New Professor: Maria Eichlseder

We are excited that Maria Eichlseder will join IAIK as an assistant professor for Cryptography. Maria’s research interests include the design and cryptanalysis of symmetric cryptographic algorithms, such as hash functions and authenticated encryption algorithms and their underlying primitives. She co-designed Ascon, a lightweight authenticated cipher that is among the winners of the CAESAR competition. She defended her Ph.D. sub auspiciis praesidentis in 2018, for which she received an award of excellence from the Austrian Federal Ministry of Education, Science and Research and a sponsorship prize of the Technology and Society Forum. Before that, she studied Computer Science and Technical Mathematics at Graz University of Technology.

Ascon – the primary choice for lightweight crypto

Ascon has been selected as the primary recommendation for lightweight authenticated encryption in the final portfolio of the CAESAR competition!

The CAESAR competition started in 2014 with the goal of identifying excellent authenticated encryption schemes for three use-cases:
lightweight applications, high-performance software applications, and defense-in-depth.
The competition received 57 first-round candidate submissions, which were narrowed down to 6 final portfolio ciphers after 5 years of analysis and benchmarks by the international research community: a primary and a secondary recommendation for each use-case.

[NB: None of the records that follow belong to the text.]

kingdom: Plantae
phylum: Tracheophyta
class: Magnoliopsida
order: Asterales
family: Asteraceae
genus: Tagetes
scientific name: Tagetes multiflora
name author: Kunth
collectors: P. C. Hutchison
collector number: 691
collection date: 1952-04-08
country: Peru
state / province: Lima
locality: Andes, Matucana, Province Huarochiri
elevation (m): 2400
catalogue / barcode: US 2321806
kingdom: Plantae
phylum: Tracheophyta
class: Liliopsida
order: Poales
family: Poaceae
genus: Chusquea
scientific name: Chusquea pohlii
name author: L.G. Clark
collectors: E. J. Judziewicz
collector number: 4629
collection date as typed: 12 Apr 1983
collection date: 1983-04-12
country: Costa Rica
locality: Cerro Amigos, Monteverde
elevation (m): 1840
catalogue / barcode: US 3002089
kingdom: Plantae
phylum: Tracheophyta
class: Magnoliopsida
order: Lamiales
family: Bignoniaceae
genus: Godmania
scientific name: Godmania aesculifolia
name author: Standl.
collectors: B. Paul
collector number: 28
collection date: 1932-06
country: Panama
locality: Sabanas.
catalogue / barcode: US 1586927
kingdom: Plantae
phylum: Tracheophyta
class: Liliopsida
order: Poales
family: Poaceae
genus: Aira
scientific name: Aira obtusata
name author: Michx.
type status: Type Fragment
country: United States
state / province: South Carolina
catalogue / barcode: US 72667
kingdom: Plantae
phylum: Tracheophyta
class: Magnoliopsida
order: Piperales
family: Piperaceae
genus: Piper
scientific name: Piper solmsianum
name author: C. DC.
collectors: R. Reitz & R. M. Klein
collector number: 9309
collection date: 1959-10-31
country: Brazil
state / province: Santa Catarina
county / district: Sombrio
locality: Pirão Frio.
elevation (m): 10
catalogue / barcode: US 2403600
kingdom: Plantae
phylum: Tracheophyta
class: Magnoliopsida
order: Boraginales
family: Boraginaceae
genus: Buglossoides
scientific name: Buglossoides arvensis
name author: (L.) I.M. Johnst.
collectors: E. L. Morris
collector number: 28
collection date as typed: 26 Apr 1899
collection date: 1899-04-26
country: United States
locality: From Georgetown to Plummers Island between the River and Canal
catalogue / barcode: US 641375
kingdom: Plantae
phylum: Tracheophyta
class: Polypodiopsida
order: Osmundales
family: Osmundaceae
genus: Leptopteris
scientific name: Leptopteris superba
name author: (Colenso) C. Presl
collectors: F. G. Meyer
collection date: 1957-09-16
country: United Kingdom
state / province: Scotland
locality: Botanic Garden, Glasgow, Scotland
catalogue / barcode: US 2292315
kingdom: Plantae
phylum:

Our candidate Ascon is designed to be a lightweight solution for constrained devices without sacrificing cryptanalytic security, implementation security & robustness, and efficiency on other platforms.
Ascon was designed by Christoph Dobraunig (Radboud University Nijmegen), Maria Eichlseder, Florian Mendel (Infineon), and Martin Schläffer (Infineon).
We want to thank Hannes Groß (SGS) for his excellent work on hardware implementations of Ascon.

We hope the story doesn’t end here, as the US National Institute of Standards and Technology (NIST) is currently looking for lightweight authenticated ciphers for standardization.
NIST’s LightWeight Cryptography (LWC) Competition started in spring 2019, with two submissions co-authored by IAIK researchers: Ascon and ISAP, a lightweight design focusing on robustness against implementation attacks. Both advanced to Round 2 in August 2019!

More information…

Picnic and SPHINCS+ selected for round 2 of NIST PQC project

Picnic and SPHINCS+, two post-quantum secure digital signature schemes designed by teams involving cryptographers from IAIK, have been selected as round 2 candidates of the NIST PQC project. More information on the two submissions can be found on the Picnic and SPHINCS+ websites.

Christoph Dobraunig and Thomas Unterluggauer graduate sub auspiciis praesidentis

For their remarkable performance during their academic career as students, Christoph Dobraunig and Thomas Unterluggauer receive their PhD on 23 November 2018 from the Federal President of Austria, Prof. Alexander Van der Bellen. More information (in German)…

New Professor: Daniel Gruss

We are delighted that Daniel Gruss will join us as an assistant professor. Daniel finished his PhD with distinction in less than 3 years. He has been involved in teaching operating system undergraduate courses since 2010. Daniel’s research focuses on software-based attacks and defenses on microarchitectural layers in hardware and software. He implemented the first remote fault attack running in a website, known as Rowhammer.js. He frequently speaks at top international venues, such as Black Hat, Usenix Security, IEEE S&P, ACM CCS, Chaos Communication Congress, and others. His research team was one of the teams that found the Meltdown and Spectre bugs published in early 2018 and designed the software patch (KAISER) against Meltdown which is now integrated in every operating system.

Publication of Meltdown and Spectre

IAIK researchers are part of the international research team that publish critcial vulnerabilities in modern processors: https://meltdownattack.com/

Stefan Mangard receives ERC consolidator Grant

The project “SOPHIA – Securing Software against Physical Attacks” focuses on securing processors against all kinds of side channel attacks.

Christian Rechberger Joins IAIK

We are delighted to welcome Christian Rechberger to our team ass a full professor for Cryptography. After completing a PhD in Graz, Christian became a postdoc at KU Leuven and then ENS in Ulm. In 2011, Christian accepted a position as an associate professor at DTU in Denmark. From 2008-2013 Christian coordinatied the hash function working group within the ECRYPT II Network of Excellence. Christian’s research interests are in symmetric cryptography.

Stefan Mangard Joins IAIK

We are very happy to announce that Stefan Mangard will join our institute as a full professor for Information Security. Stefan is author of a textbook on power analysis attacks. Before joining us, Stefan worked as lead security architect at the Chip Card and Security division of Infineon in Munich.

Rigorous Systems Engineering

We are proud to announce that we have been awarded a National Research Network grant from FWF. RiSE is the only network grant in Computer Science in Austria. It’s goal is to bring the state of the art in formal methods from after-the-fatct verification to formal methods to help designers write correct code from the get-go. The grant is coordinated by IAIK’s Roderick Bloem and is a collaboration of Armin Biere (Linz), Krishnendu Chatterjee (IST Austria), Uwe Egly (TU Wien), Thomas A. Henzinger (IST Austria), Christoph Kirsch (Salzburg), Helmut Veith (TU Wien), and Ulrich Schmid (TU Wien).